You won’t recognize the house when you get home – we have moved. Your dad read in the newspaper that most accidents happen within 20 miles from your home, so we moved. I won’t be able to send you the address because the last family that lived here took the house numbers when they moved so that they wouldn’t have to change their address.

Most likely protestants!  They never seem to know which end is up.

This place is really nice. It even has a washing machine. I’m not sure it works so well though: It hasn’t rained for two days and your father doesn’t want the well to run dry.  I’ve just been running the wash down to the brook the old fashion way.
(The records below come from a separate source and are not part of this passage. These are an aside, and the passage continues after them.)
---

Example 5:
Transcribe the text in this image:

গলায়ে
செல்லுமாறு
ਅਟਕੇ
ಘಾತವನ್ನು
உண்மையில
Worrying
Your father’s got a really good job now. He’s got contributing to science by working at the Benjamin Moore factory watching paint dry.

Your sister Mary had a baby this morning but I haven’t found out if it’s a boy or a girl, so I don’t know whether you are an auntie or an uncle.  Are you still living with that women?  Mercy me, when are you going to find yourself a man and settle down?

Your brother Tom is still in that special program put on by the state. He’s only been there a short while and  they say within six more months he’ll be able to reapply for his license and all charges will be dropped!

Your Uncle Conrad drowned last week in a vat of hops/barley at the Anheuser Bush Brewery.  Some of the crewmen tried to save him but he kept pushing them away.  Bless his soul he didn’t want anyone else to get hurt.

I’m sorry to say that your cousin Cairn was arrested while driving the Ice Cream truck. They are charging him with grand theft auto

I went to the doctor on Thursday and your father went with me. The doctor put a small tube in my mouth and told me not to talk for ten minutes. Your father offered to buy it from him.

The weather isn’t bad here. It only snowed at night for a week.  Course, the snowing didn’t stop ’til late afternoon and nighttime soon followed. Got so cold at the church the basket went around three more times.  The Monsignor said, ‘God, is naked but for the love of his parish and the price of heating oil went up.’

We went to put fake flowers on your Grandmother’s grave.  They seem to stay fresher longer.  When we got there there had been a note from the Last Stop grounds personal stuck to the stone.

Please be advised that out of respect for others above and below the ground: plastic floral arrangements will not be allowed.  If this infraction continues to happen we may have to pull her up and have you find her a new home.

About that coat you wanted me to send you to keep you warm, Your Uncle Stanley said it would be cheaper if the package wasn’t so heavy.  We cut the sleeves off and now you’ll have a lovely vest.

 I fell under your father’s truck yesterday.  I thought I had been a goner.  I pulled out the rosary and began my prayers.  Fading into the light I spotted a pair of sandals.  I knew my time had come.  I had received my call:

‘Janice, Janice, Janice..’

Your father just stood there in his sandals and socks calling my name for two hours.

Not much else to report.  There are holding extra weekday vigils to raise money for all those lawsuits.  I just can’t believe one bad apple priest spoiling the whole bunch!

I had planned on sending you money but the price of stamps just went up a penny and well, you’ll be home in two months, if I still have it I’ll give it to you than.